Soal perlakuan perundungan atau bullying dari senior ke junior, Dina mengaku beruntung karena pihak kampus tegas melarang hal seperti itu.
Sejak awal masuk pun, katanya, sudah ada ketentuan keras yang melarang “senior menyuruh-nyuruh junior”. Kalau melanggar bakal dikeluarkan.
“Kalau ada yang merasa di-bully, isi link [pengaduan].”
IDI: Bullying sudah berkurang 80%
Topik mengenai perundungan di lingkup pendidikan dokter spesialis sebetulnya bukan barang baru.

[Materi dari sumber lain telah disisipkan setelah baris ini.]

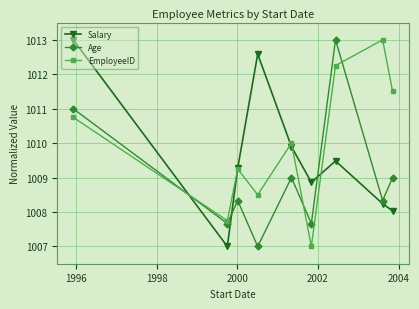

Rank the series by their average value, from highest to lowest.

EmployeeID, Salary, Age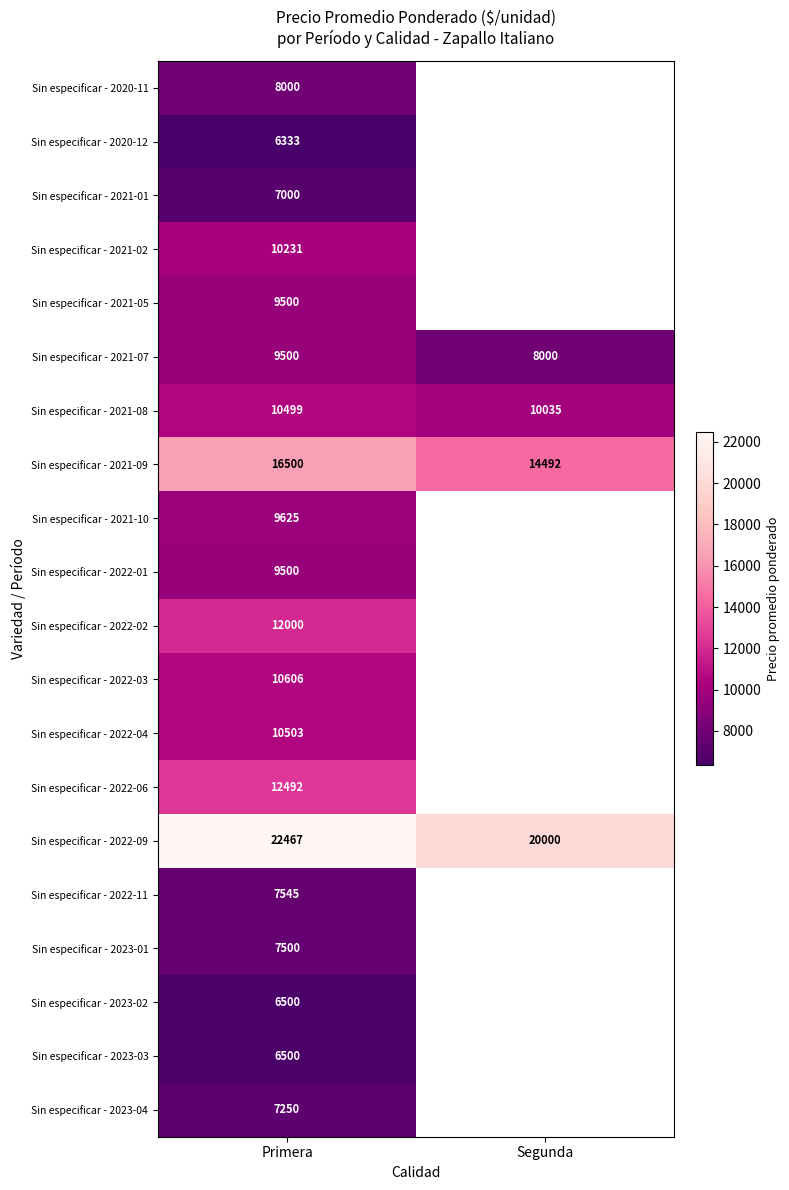

Count the number of data series in this chart.

20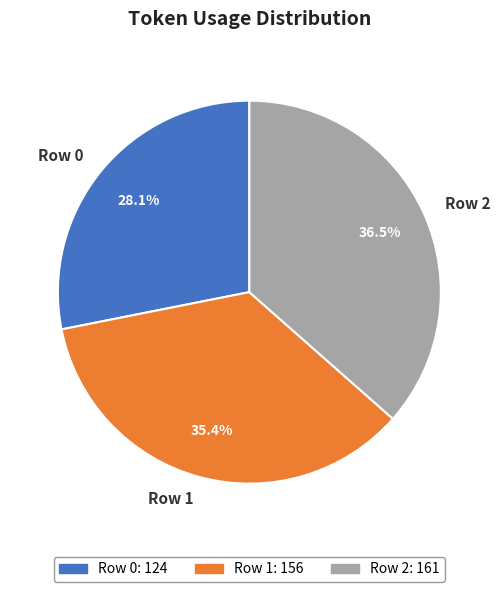

Does Row 2 represent more than half of the total?

No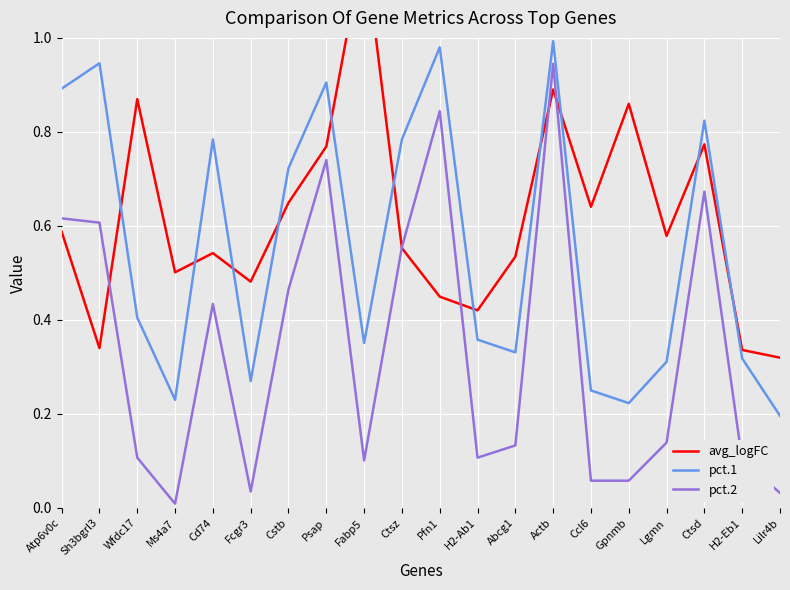

What is the average value of the pct.1 series?

0.6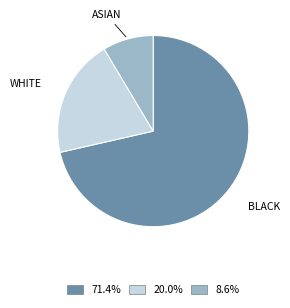

How many segments does this pie chart have?

3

Pada awal tahun ini, Kementerian Kesehatan melakukan skrining kesejahatan jiwa yang melibatkan 12.121 mahasiswa PPDS di 28 rumah sakit vertikal pendidikan di Indonesia pada 21, 22, dan 24 Maret.
RS vertikal adalah rumah sakit yang berada di bawah pengelolaan Kemenkes.